Post
Topic
Board Bitcoin Discussion
Re: Bitcoin client is a resource hog and slow
by
HappyFunnyFoo
on 15/03/2012, 18:38:38 UTC
This is the drawback to encrypted currency.  Instead of having a bank take care of a lot of the administrative annoyances of the monetary system for you (long-term transaction records, sending and receiving your money, security), you get to bear a slice of the overhead directly yourself.  You are your own "mini-bank."  Personally, I'd rather have a FDIC-insured bank do it for free, enjoy the perks of interest, and enjoy the perks of zero transaction fees, and invest the hours of time and effort into making more money.  Bitcoin is a well-done concept, but it's by no means a medium of exchange and vessel of monetary storage, at least for the average competent businessman who knows time is money.

Here's what you get with a bank checking account and savings account in the USA through ING direct:
$0 in fees
Small amounts of interest (on $50,000 of deposits, you're going to earn $200-$400 per year in interest!  Currently yields are 0.8% APY)
Virtually zero resource load on your computer (running the online banking web portal is pretty undemanding)
FDIC insurance, the world's most powerful government and military guaranteeing $100,000 of my deposits! WooT.

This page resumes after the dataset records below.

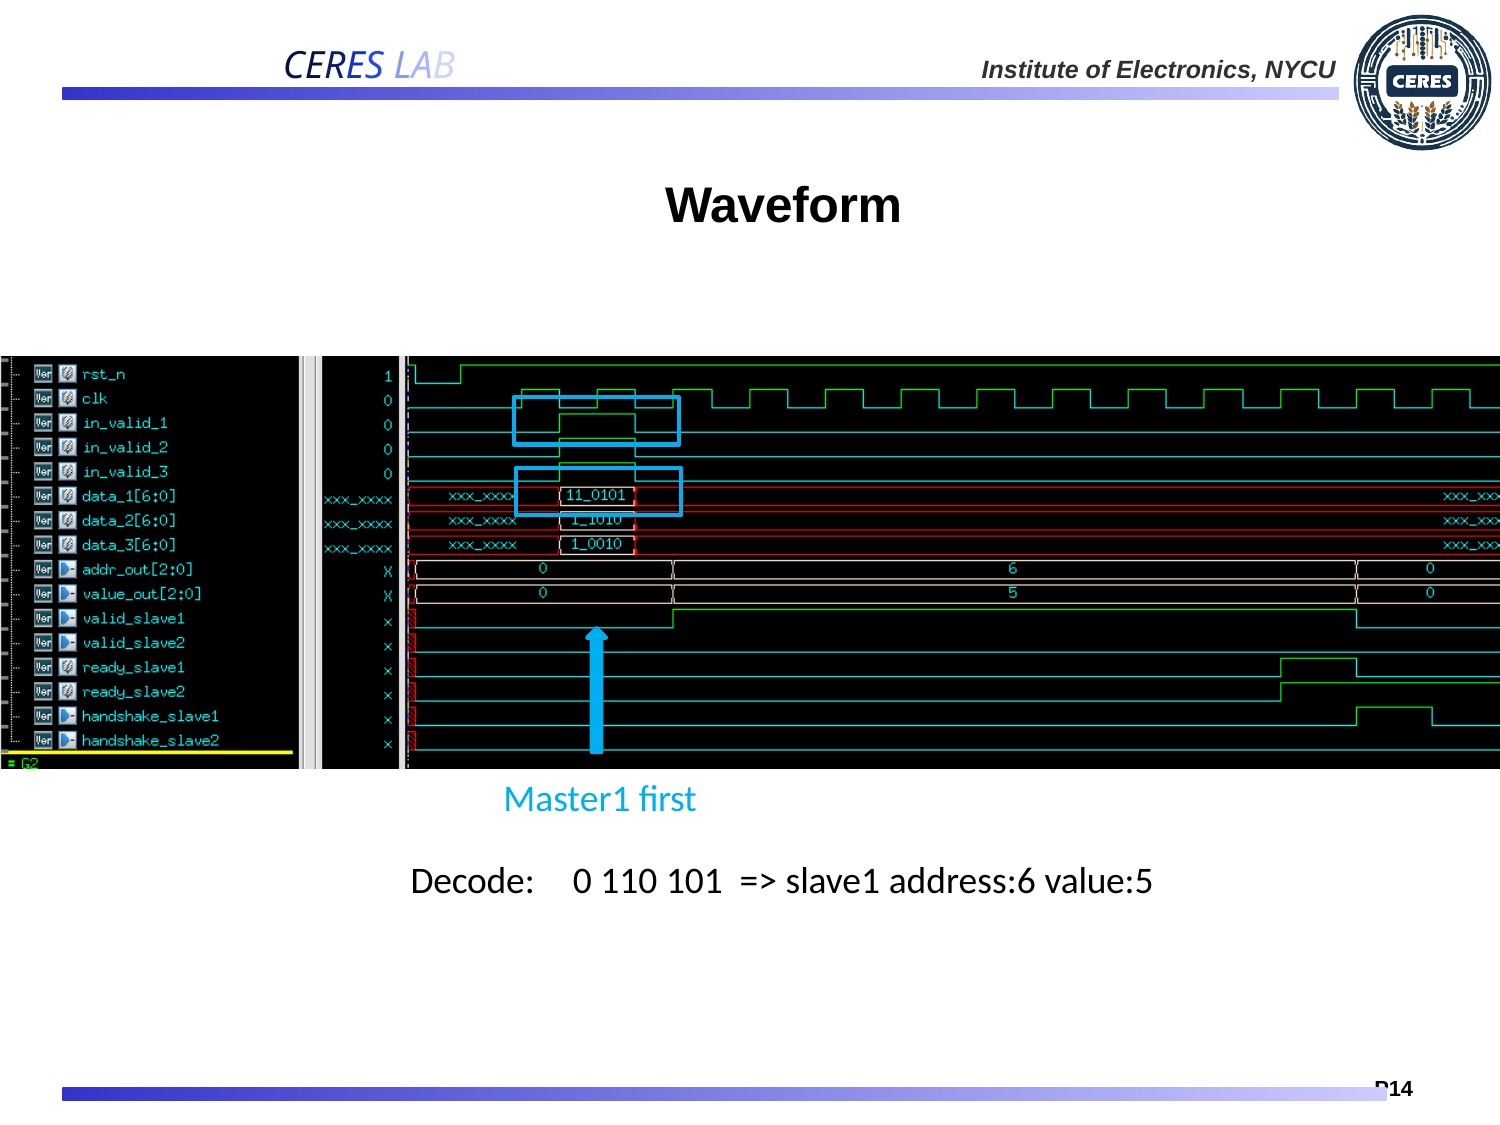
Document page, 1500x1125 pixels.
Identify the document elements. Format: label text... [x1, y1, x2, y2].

title Waveform [572, 105, 993, 297]
picture [1353, 14, 1492, 151]
text_box Master1 first Decode: 0 110 101 => slave1 address:6 value:5 [408, 778, 1157, 901]
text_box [0, 356, 1500, 769]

Here's what you get with bitcoin:
Transaction fees on a per transaction basis (boo!)
No interest (super boo!)
Moderate resource load on your computer (downloading the blockchain requires a paid for internet service - fail), although in the long term the resource load will be insurmountable (100GB blockchain some day)
No insurance and nonexistent client-side security unless you spend money / time / effort properly securing your wallet (super duper boo).

Bitcoin has a way to go to beat banks, credit cards, and plain old cash.  For those of you who who are considering a non sequitor into evil fiat currency, buy S&P automatic index funds, trust me you're really bad at investing if you think btc is the way to go to beat usd.